▸ Exercise aim: Arrange the lines below as a Markdown table with two columns, Row and Line, numbering each line in order and skipping blank lines. Leave the pictures out of the table.

═════ Extracted data

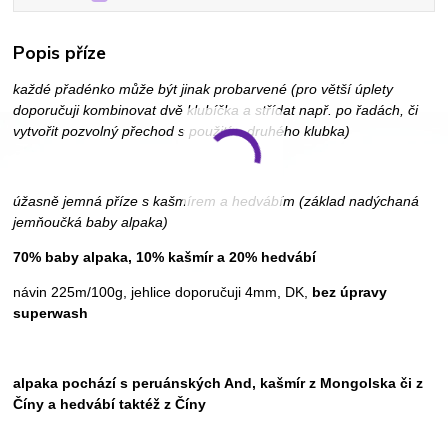
Popis příze
každé přadénko může být jinak probarvené (pro větší úplety
doporučuji kombinovat dvě klubíčka a střídat např. po řadách, či
vytvořit pozvolný přechod s použitím druhého klubka)
úžasně jemná příze s kašmírem a hedvábím (základ nadýchaná
jemňoučká baby alpaka)
70% baby alpaka, 10% kašmír a 20% hedvábí
návin 225m/100g, jehlice doporučuji 4mm, DK,
bez úpravy
superwash
alpaka pochází s peruánských And, kašmír z Mongolska či z
Číny a hedvábí taktéž z Číny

══════════

▸ Response to the task:
| Row | Line |
|---|---|
| 1 | Popis příze |
| 2 | každé přadénko může být jinak probarvené (pro větší úplety |
| 3 | doporučuji kombinovat dvě klubíčka a střídat např. po řadách, či |
| 4 | vytvořit pozvolný přechod s použitím druhého klubka) |
| 5 | úžasně jemná příze s kašmírem a hedvábím (základ nadýchaná |
| 6 | jemňoučká baby alpaka) |
| 7 | 70% baby alpaka, 10% kašmír a 20% hedvábí |
| 8 | návin 225m/100g, jehlice doporučuji 4mm, DK, |
| 9 | bez úpravy |
| 10 | superwash |
| 11 | alpaka pochází s peruánských And, kašmír z Mongolska či z |
| 12 | Číny a hedvábí taktéž z Číny |